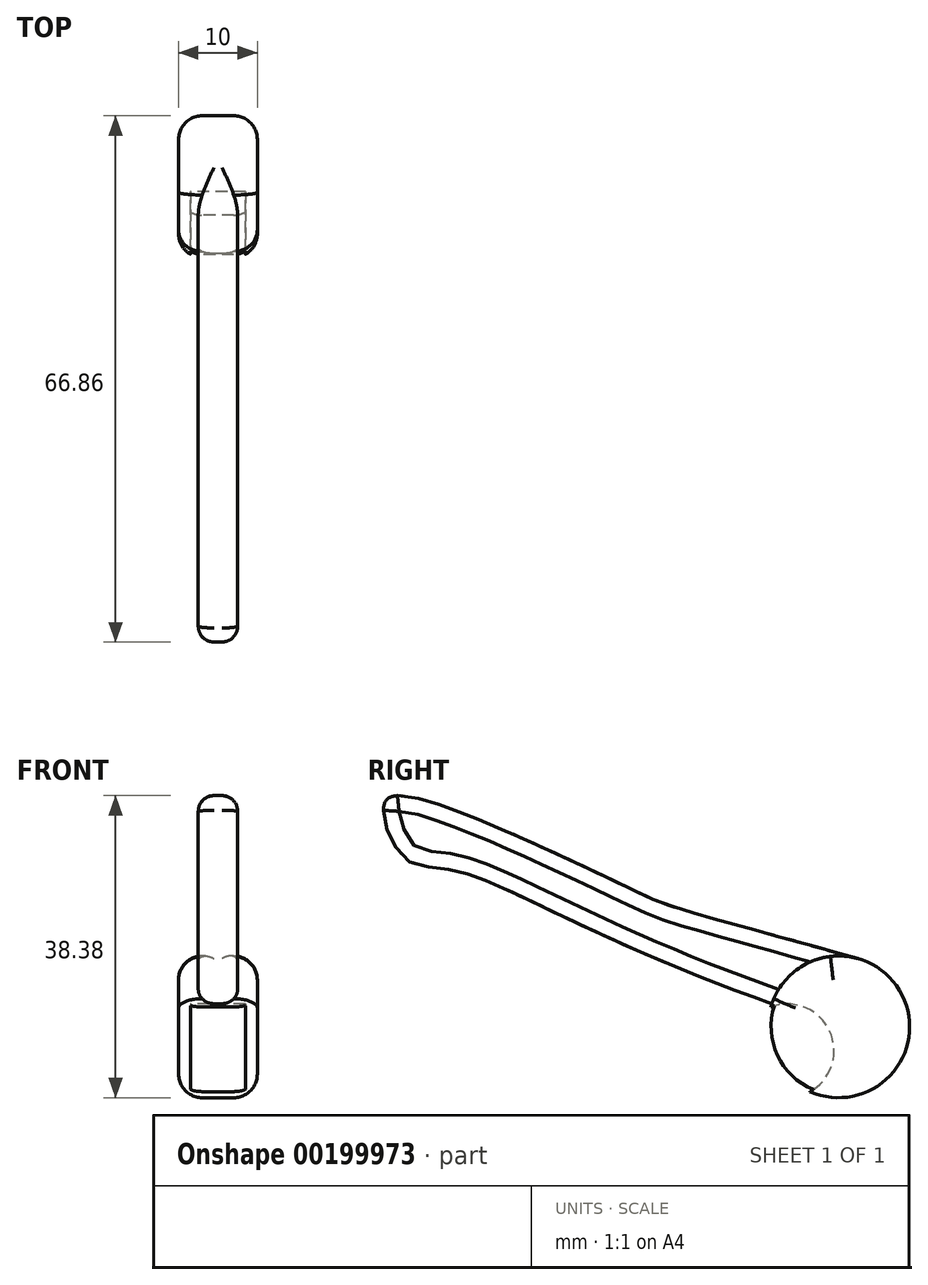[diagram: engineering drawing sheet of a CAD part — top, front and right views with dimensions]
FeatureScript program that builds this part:
annotation { "Feature Type Name" : "Feature", "Feature Type Description" : "" }
export const myFeature = defineFeature(function(context is Context, id is Id, definition is map)
    precondition{}
    {
        {
            var Q0;
            Q0=qCreatedBy(makeId("Right.planeOp"),FACE);
            var sketch = newSketch(context, id + "F0", { "sketchPlane" : qUnion([Q0])});
            skCircle(sketch, "E0", {"center": v(31.65, 0) * mm, "radius": 9 * mm});
            skFitSpline(sketch, "E1", {"points": [v(34.07, 8.67) * mm, v(4.9, 17.69) * mm, v(-20.34, 28.6) * mm, v(-26.08, 28.33) * mm, v(-23.53, 21.45) * mm, v(-17.54, 19.96) * mm, v(23.14, 2.94) * mm], "startDerivative": vector(-340.39, 95.03) * mm, "endDerivative": vector(264.2, -93.53) * mm});
            skSolve(sketch);
        }
        {
            var Q0;
            {var subQ0=sQuery(id+"F0.wireOp",EDGE,"E1");var subQ1=sQuery(id+"F0.wireOp",EDGE,"E0");var subQ2=makeQuery(id+"F0.imprint","INTERSECT",VERTEX,{"disambiguationData":[OD(0.0)],"derivedFrom":[subQ1,subQ0]});Q0=makeQuery(id+"F0.imprint","IMPRINT",FACE,{"disambiguationData":[TD([[makeQuery(id+"F0.imprint","IMPRINT",EDGE,{"disambiguationData":[TD([[subQ2,-1.0]])],"derivedFrom":subQ1}),-1.0]])]});}
            extrude(context, id + "F1", {"entities" : qUnion([Q0]), "endBound" : BoundingType.SYMMETRIC, "depth" : 5 * mm});
        }
        {
            var Q0;
            {var subQ0=sQuery(id+"F0.wireOp",EDGE,"E1");var subQ1=sQuery(id+"F0.wireOp",EDGE,"E0");var subQ2=makeQuery(id+"F0.imprint","INTERSECT",VERTEX,{"disambiguationData":[OD(0.0)],"derivedFrom":[subQ1,subQ0]});Q0=makeQuery(id+"F0.imprint","IMPRINT",FACE,{"disambiguationData":[TD([[makeQuery(id+"F0.imprint","IMPRINT",EDGE,{"disambiguationData":[TD([[subQ2,-1.0]])],"derivedFrom":subQ1}),1.0]])]});}
            extrude(context, id + "F2", {"entities" : qUnion([Q0]), "operationType" : NewBodyOperationType.ADD, "endBound" : BoundingType.SYMMETRIC, "depth" : 10 * mm});
        }
        {
            var Q0;
            Q0=makeQuery(id+"F1.opExtrude","CAP_EDGE",EDGE,{"disambiguationData":[OSD([sQuery(id+"F0.wireOp",EDGE,"E1")])],"isStart":true});
            var Q1;
            Q1=makeQuery(id+"F1.opExtrude","CAP_EDGE",EDGE,{"disambiguationData":[OSD([sQuery(id+"F0.wireOp",EDGE,"E1")])],"isStart":false});
            fillet(context, id + "F3", {"entities" : qUnion([Q0, Q1]), "radius" : 2 * mm, "tangentPropagation" : true, "allowEdgeOverflow" : false});
        }
        {
            var Q0;
            Q0=qCreatedBy(makeId("Right.planeOp"),FACE);
            var sketch = newSketch(context, id + "F4", { "sketchPlane" : qUnion([Q0])});
            skCircle(sketch, "E2", {"center": v(25.1, -3.05) * mm, "radius": 5.95 * mm});
            skCircle(sketch, "E3.0", {"center": v(31.65, 0) * mm, "radius": 9 * mm, "construction": true});
            skLineSegment(sketch, "E4", {"start": v(0, -9) * mm, "end": v(73.47, -9) * mm, "construction": true});
            skSolve(sketch);
        }
        {
            var Q0;
            Q0=makeQuery(id+"F4.imprint","IMPRINT",FACE,{"disambiguationData":[TD([[makeQuery(id+"F4.imprint","IMPRINT",EDGE,{"derivedFrom":sQuery(id+"F4.wireOp",EDGE,"E2")}),1.0]])]});
            var Q1;
            Q1=sQuery(id+"F4.wireOp",EDGE,"E2");
            extrude(context, id + "F5", {"entities" : qUnion([Q0]), "operationType" : NewBodyOperationType.REMOVE, "surfaceEntities" : qUnion([Q1]), "endBound" : BoundingType.SYMMETRIC, "depth" : 7 * mm});
        }
        {
            var Q0;
            Q0=makeQuery(id+"F2.opExtrude","CAP_EDGE",EDGE,{"disambiguationData":[OSD([sQuery(id+"F0.wireOp",EDGE,"E0")])],"isStart":true});
            var Q1;
            Q1=makeQuery(id+"F2.opExtrude","CAP_EDGE",EDGE,{"disambiguationData":[OSD([sQuery(id+"F0.wireOp",EDGE,"E0")])],"isStart":false});
            fillet(context, id + "F6", {"entities" : qUnion([Q0, Q1]), "radius" : 3 * mm, "tangentPropagation" : true, "allowEdgeOverflow" : false});
        }
    });
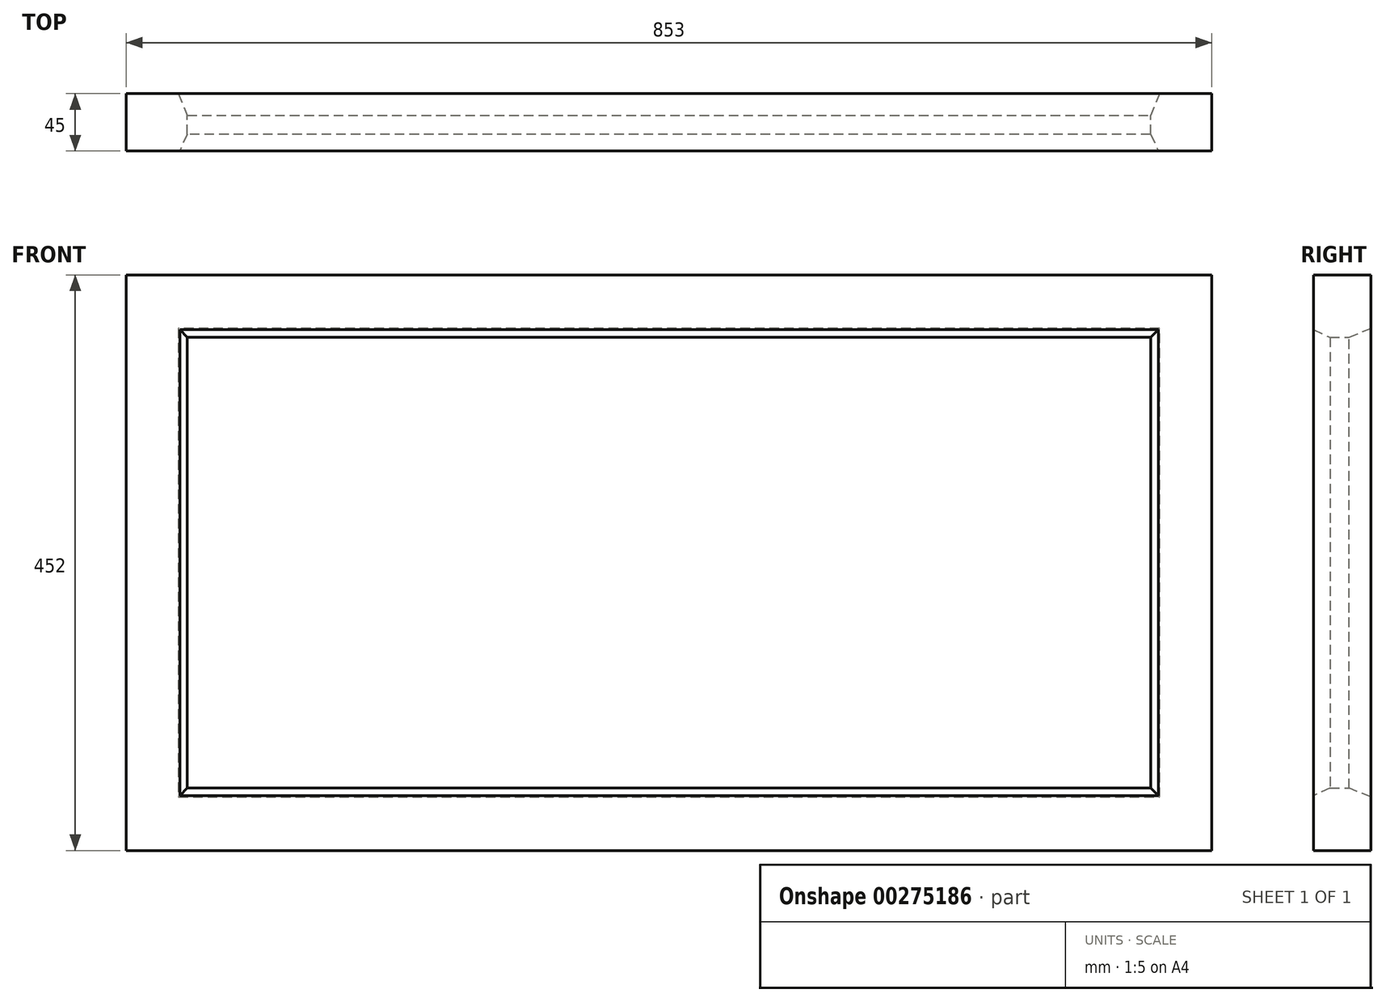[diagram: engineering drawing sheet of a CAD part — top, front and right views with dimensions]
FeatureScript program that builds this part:
annotation { "Feature Type Name" : "Feature", "Feature Type Description" : "" }
export const myFeature = defineFeature(function(context is Context, id is Id, definition is map)
    precondition{}
    {
        {
            var Q0;
            Q0=qCreatedBy(makeId("Front.planeOp"),FACE);
            var sketch = newSketch(context, id + "F0", { "sketchPlane" : qUnion([Q0])});
            skLineSegment(sketch, "E0.bottom", {"start": v(-426.5, 226) * mm, "end": v(426.5, 226) * mm});
            skLineSegment(sketch, "E0.top", {"start": v(-426.5, -226) * mm, "end": v(426.5, -226) * mm});
            skLineSegment(sketch, "E0.left", {"start": v(-426.5, 226) * mm, "end": v(-426.5, -226) * mm});
            skLineSegment(sketch, "E0.right", {"start": v(426.5, 226) * mm, "end": v(426.5, -226) * mm});
            skPoint(sketch, "E0.middle", {"position": v(0, 0) * mm});
            skLineSegment(sketch, "E1.bottom", {"start": v(-378.5, 177) * mm, "end": v(378.5, 177) * mm});
            skLineSegment(sketch, "E1.top", {"start": v(-378.5, -177) * mm, "end": v(378.5, -177) * mm});
            skLineSegment(sketch, "E1.left", {"start": v(-378.5, 177) * mm, "end": v(-378.5, -177) * mm});
            skLineSegment(sketch, "E1.right", {"start": v(378.5, 177) * mm, "end": v(378.5, -177) * mm});
            skSolve(sketch);
        }
        {
            var Q0;
            Q0 = qSketchRegion(id + "F0", true);
            extrude(context, id + "F1", {"entities" : qUnion([Q0]), "endBound" : BoundingType.SYMMETRIC, "depth" : 45 * mm});
        }
        {
            var Q0;
            Q0=makeQuery(id+"F1.opExtrude","CAP_EDGE",EDGE,{"disambiguationData":[OSD([sQuery(id+"F0.wireOp",EDGE,"E1.top")])],"isStart":false});
            var Q1;
            Q1=makeQuery(id+"F1.opExtrude","CAP_EDGE",EDGE,{"disambiguationData":[OSD([sQuery(id+"F0.wireOp",EDGE,"E1.left")])],"isStart":false});
            var Q2;
            Q2=makeQuery(id+"F1.opExtrude","CAP_EDGE",EDGE,{"disambiguationData":[OSD([sQuery(id+"F0.wireOp",EDGE,"E1.right")])],"isStart":false});
            var Q3;
            Q3=makeQuery(id+"F1.opExtrude","CAP_EDGE",EDGE,{"disambiguationData":[OSD([sQuery(id+"F0.wireOp",EDGE,"E1.bottom")])],"isStart":false});
            chamfer(context, id + "F2", {"entities" : qUnion([Q0, Q1, Q2, Q3]), "chamferType" : ChamferType.TWO_OFFSETS, "width1" : 6 * mm, "oppositeDirection" : true, "width2" : 13 * mm, "tangentPropagation" : true});
        }
        {
            var Q0;
            Q0=makeQuery(id+"F1.opExtrude","CAP_EDGE",EDGE,{"disambiguationData":[OSD([sQuery(id+"F0.wireOp",EDGE,"E1.top")])],"isStart":true});
            var Q1;
            Q1=makeQuery(id+"F1.opExtrude","CAP_EDGE",EDGE,{"disambiguationData":[OSD([sQuery(id+"F0.wireOp",EDGE,"E1.left")])],"isStart":true});
            var Q2;
            Q2=makeQuery(id+"F1.opExtrude","CAP_EDGE",EDGE,{"disambiguationData":[OSD([sQuery(id+"F0.wireOp",EDGE,"E1.bottom")])],"isStart":true});
            var Q3;
            Q3=makeQuery(id+"F1.opExtrude","CAP_EDGE",EDGE,{"disambiguationData":[OSD([sQuery(id+"F0.wireOp",EDGE,"E1.right")])],"isStart":true});
            chamfer(context, id + "F3", {"entities" : qUnion([Q0, Q1, Q2, Q3]), "chamferType" : ChamferType.TWO_OFFSETS, "width1" : 17 * mm, "oppositeDirection" : true, "width2" : 7 * mm, "tangentPropagation" : true});
        }
    });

___

Count the lines above that contain the string "ChamferType", and give only that number.

2